This tool could be improved in a few ways. First, the import command, filename, and open and close lines must not include any spaces. This may prove to be too restrictive; we could allow for quoted arguments or escaped arguments. Second, we could do something a litte more informative when readFile
fails because a file does not exist; this version of import
knows nothing about where a given import command came from. In a large pipeline, or a small pipeline operating on lots of data, this may be a problem.
Old Stuff
-- split on \n
getLines :: String -> [String]
getLines = unfoldr firstLine
where
firstLine :: String -> Maybe (String, String)

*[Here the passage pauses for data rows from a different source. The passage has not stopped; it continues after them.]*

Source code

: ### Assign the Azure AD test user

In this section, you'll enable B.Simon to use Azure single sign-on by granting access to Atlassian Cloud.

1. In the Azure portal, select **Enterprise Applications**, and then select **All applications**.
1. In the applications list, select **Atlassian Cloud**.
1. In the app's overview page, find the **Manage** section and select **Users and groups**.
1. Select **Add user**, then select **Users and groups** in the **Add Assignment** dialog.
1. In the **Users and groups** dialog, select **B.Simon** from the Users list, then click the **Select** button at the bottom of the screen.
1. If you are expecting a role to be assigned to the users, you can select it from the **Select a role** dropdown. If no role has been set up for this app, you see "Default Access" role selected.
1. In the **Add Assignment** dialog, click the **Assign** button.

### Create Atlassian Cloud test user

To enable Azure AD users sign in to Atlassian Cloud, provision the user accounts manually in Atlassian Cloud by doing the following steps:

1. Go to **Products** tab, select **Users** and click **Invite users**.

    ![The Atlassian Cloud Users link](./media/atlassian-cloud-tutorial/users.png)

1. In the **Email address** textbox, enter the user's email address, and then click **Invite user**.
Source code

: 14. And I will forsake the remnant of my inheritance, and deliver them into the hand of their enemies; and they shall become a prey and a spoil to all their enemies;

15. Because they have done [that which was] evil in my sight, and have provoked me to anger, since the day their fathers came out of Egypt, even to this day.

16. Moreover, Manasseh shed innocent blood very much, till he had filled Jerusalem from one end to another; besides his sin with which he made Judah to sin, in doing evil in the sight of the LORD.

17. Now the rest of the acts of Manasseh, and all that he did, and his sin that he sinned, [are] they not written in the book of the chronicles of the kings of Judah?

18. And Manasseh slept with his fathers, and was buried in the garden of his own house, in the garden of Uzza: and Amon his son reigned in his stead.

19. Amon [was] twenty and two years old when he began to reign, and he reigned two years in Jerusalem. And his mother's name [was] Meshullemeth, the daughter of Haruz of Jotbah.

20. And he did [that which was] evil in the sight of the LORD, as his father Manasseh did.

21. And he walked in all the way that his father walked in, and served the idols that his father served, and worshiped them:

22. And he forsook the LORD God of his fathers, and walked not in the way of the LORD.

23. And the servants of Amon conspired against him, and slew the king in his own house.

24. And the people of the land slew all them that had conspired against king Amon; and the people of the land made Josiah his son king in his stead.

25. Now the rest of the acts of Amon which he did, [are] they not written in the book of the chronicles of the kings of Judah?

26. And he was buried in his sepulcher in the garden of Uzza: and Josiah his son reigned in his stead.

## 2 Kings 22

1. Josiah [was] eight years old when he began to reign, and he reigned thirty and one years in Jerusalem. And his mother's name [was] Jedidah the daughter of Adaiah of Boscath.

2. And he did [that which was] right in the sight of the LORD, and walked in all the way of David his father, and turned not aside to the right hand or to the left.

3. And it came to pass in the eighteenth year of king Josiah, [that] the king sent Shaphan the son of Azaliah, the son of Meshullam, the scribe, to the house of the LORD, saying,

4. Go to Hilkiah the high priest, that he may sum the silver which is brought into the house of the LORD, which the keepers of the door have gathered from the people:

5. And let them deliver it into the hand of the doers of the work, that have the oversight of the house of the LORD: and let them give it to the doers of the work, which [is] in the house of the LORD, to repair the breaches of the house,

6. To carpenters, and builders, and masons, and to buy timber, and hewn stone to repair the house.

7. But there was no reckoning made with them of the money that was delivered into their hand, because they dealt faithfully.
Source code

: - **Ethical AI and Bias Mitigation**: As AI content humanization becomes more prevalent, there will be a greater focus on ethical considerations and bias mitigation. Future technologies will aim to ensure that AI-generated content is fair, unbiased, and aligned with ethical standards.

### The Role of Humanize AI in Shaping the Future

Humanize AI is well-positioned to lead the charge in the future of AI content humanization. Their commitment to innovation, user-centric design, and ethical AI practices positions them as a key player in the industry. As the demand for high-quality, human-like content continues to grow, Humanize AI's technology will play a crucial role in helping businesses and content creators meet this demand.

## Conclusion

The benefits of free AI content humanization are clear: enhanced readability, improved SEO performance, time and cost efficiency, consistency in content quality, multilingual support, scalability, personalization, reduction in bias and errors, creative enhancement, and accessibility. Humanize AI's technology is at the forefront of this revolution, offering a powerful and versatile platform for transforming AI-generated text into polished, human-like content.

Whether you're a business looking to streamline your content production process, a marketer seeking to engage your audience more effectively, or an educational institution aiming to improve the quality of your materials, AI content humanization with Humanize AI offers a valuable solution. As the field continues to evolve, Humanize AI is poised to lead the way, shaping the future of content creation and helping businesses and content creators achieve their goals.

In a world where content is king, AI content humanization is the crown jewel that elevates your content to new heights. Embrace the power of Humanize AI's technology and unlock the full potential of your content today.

firstLine xs = case break (== '\n') xs of
("","") -> Nothing
(as,"") -> Just (as,"")
(as,b:bs) -> Just (as,bs)
-- write list of messages to stderr
reportErrorMsgs :: [String] -> IO ()
reportErrorMsgs errs = do
name <- getProgName
sequence_ $ map (hPutStrLn stderr) $ ((name ++ " error"):errs)
-- split a string into words
getWords :: String -> [String]
getWords = unfoldr firstWord
where
firstWord :: String -> Maybe (String, String)
firstWord xs = case dropWhile isSpace xs of
"" -> Nothing
ys -> Just $ break isSpace ys